[[ COLLECTED MATERIAL, beginning ]]

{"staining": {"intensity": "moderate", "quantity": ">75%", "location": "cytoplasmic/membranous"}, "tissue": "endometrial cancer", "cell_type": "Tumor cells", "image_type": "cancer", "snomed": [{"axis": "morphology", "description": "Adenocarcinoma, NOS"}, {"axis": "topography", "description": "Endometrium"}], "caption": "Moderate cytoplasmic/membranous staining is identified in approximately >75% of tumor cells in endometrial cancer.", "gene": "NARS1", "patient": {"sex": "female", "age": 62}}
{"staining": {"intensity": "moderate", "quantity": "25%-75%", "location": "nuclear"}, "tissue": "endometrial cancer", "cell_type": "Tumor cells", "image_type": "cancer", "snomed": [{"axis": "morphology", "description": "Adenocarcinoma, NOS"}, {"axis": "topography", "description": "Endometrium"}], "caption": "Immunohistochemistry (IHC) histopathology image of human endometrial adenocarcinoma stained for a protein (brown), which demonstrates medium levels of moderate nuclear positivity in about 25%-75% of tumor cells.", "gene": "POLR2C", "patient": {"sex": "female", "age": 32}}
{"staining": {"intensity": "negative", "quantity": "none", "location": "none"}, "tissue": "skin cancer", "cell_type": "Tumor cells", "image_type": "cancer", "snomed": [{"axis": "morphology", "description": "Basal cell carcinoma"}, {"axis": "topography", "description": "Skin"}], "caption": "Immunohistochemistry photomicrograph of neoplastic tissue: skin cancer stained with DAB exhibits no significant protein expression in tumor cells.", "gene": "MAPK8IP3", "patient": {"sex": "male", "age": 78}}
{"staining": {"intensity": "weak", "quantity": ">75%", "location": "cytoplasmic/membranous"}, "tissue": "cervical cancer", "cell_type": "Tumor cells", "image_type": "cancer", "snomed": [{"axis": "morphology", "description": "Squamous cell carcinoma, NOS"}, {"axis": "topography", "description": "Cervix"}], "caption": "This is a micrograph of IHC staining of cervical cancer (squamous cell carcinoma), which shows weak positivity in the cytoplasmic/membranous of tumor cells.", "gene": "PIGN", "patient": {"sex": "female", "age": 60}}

[[ COLLECTED MATERIAL, end ]]

◆ PROBLEM
The response should be an exact repeat of the data above.

◆ WORKED SOLUTION
{"staining": {"intensity": "moderate", "quantity": ">75%", "location": "cytoplasmic/membranous"}, "tissue": "endometrial cancer", "cell_type": "Tumor cells", "image_type": "cancer", "snomed": [{"axis": "morphology", "description": "Adenocarcinoma, NOS"}, {"axis": "topography", "description": "Endometrium"}], "caption": "Moderate cytoplasmic/membranous staining is identified in approximately >75% of tumor cells in endometrial cancer.", "gene": "NARS1", "patient": {"sex": "female", "age": 62}}
{"staining": {"intensity": "moderate", "quantity": "25%-75%", "location": "nuclear"}, "tissue": "endometrial cancer", "cell_type": "Tumor cells", "image_type": "cancer", "snomed": [{"axis": "morphology", "description": "Adenocarcinoma, NOS"}, {"axis": "topography", "description": "Endometrium"}], "caption": "Immunohistochemistry (IHC) histopathology image of human endometrial adenocarcinoma stained for a protein (brown), which demonstrates medium levels of moderate nuclear positivity in about 25%-75% of tumor cells.", "gene": "POLR2C", "patient": {"sex": "female", "age": 32}}
{"staining": {"intensity": "negative", "quantity": "none", "location": "none"}, "tissue": "skin cancer", "cell_type": "Tumor cells", "image_type": "cancer", "snomed": [{"axis": "morphology", "description": "Basal cell carcinoma"}, {"axis": "topography", "description": "Skin"}], "caption": "Immunohistochemistry photomicrograph of neoplastic tissue: skin cancer stained with DAB exhibits no significant protein expression in tumor cells.", "gene": "MAPK8IP3", "patient": {"sex": "male", "age": 78}}
{"staining": {"intensity": "weak", "quantity": ">75%", "location": "cytoplasmic/membranous"}, "tissue": "cervical cancer", "cell_type": "Tumor cells", "image_type": "cancer", "snomed": [{"axis": "morphology", "description": "Squamous cell carcinoma, NOS"}, {"axis": "topography", "description": "Cervix"}], "caption": "This is a micrograph of IHC staining of cervical cancer (squamous cell carcinoma), which shows weak positivity in the cytoplasmic/membranous of tumor cells.", "gene": "PIGN", "patient": {"sex": "female", "age": 60}}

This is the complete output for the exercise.